[Selected extract — start]

The number of megacities is expected to double over the next decade, and many of these growing cities are far from resilient. The solution: frugal engineering and local knowledge.
Colin Crowley / flickr
Unless you have been hibernating, you have heard about urbanization trends and have spent time reflecting on what this might hold for the future of communities, cities, nations, and the planet as a whole. The world’s total urban area is expected to triple between 2000 and 2030—urban populations are set to double to around 4.9 billion in the same period. On average, the rate of urbanization in the developing world will be five times that of the developed world. Depending on the estimate, the number of megacities (i.e., cities with populations over 10 million) is expected to double over the next decade. Most of the growth in megacities is expected to occur in resource-poor and highly fragile regions of the globe. Cities with over 10 million inhabitants are emerging in Asia, South America, and Africa.
Presently, cities that are transitioning into megacities are far from resilient (seehere for my previous post on resilience). Many of them are highly fragile and unstable. When faced with crises and disruptions, whether they are due to natural, economic, or political factors, these environments are put under severe stress. They lack the capacity to respond to these stressors and often crumble under pressure. They also lack the ability to predict and plan for upcoming events. For example, Typhoon Haiyan struck the Philippines on November 8, 2013, resulting in untold devastation and the loss of 1,774 lives. Troops and aid agencies battled blocked roads, rubble, and debris to search for survivors. The Philippine government currently estimates that 2.5 million people are in need of food aid as a result of the crisis. Typhoons are extremely dangerous; this disaster could have been militated against by increasing the resiliency of coastal cities in the Philippines.

[Selected extract — finish]

Task list:
A. In the passage on urbanization, switch "urbanization" to "urban growth" in the stretch from "Colin Crowley /" through "America, and Africa.".
B. According to the passage on urbanization, how many lives were lost when Typhoon Haiyan struck the Philippines?
C. Which regions does the passage on urbanization say are seeing cities with over 10 million inhabitants emerge?

[Source data — start]

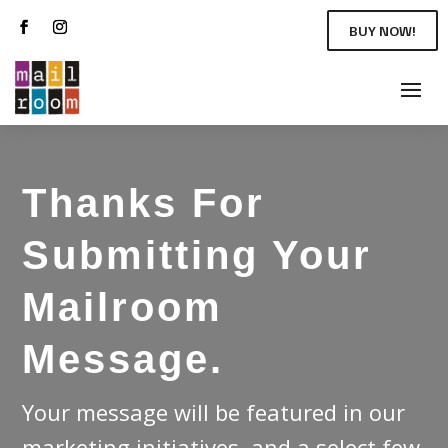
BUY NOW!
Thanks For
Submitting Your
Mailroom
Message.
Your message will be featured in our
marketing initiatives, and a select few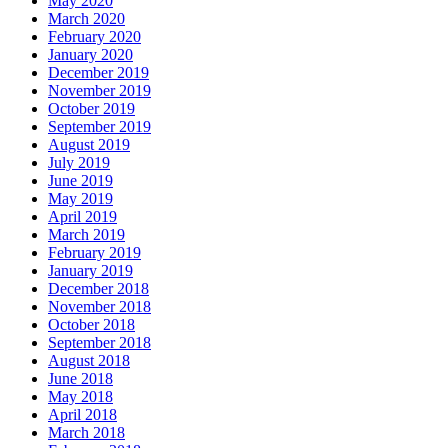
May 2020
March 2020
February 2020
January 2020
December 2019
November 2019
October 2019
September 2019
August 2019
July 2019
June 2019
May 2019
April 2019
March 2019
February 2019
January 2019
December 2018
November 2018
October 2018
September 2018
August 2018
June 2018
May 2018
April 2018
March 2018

[Source data — finish]
[Source data — start]

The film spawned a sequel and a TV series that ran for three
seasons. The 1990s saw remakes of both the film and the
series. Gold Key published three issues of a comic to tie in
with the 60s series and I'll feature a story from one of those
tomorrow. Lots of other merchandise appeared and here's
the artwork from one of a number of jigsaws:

[Source data — finish]

Results in order:
A.
Colin Crowley / flickr
Unless you have been hibernating, you have heard about urban growth trends and have spent time reflecting on what this might hold for the future of communities, cities, nations, and the planet as a whole. The world’s total urban area is expected to triple between 2000 and 2030—urban populations are set to double to around 4.9 billion in the same period. On average, the rate of urban growth in the developing world will be five times that of the developed world. Depending on the estimate, the number of megacities (i.e., cities with populations over 10 million) is expected to double over the next decade. Most of the growth in megacities is expected to occur in resource-poor and highly fragile regions of the globe. Cities with over 10 million inhabitants are emerging in Asia, South America, and Africa.

B. 1,774 lives.

C. Asia, South America, and Africa.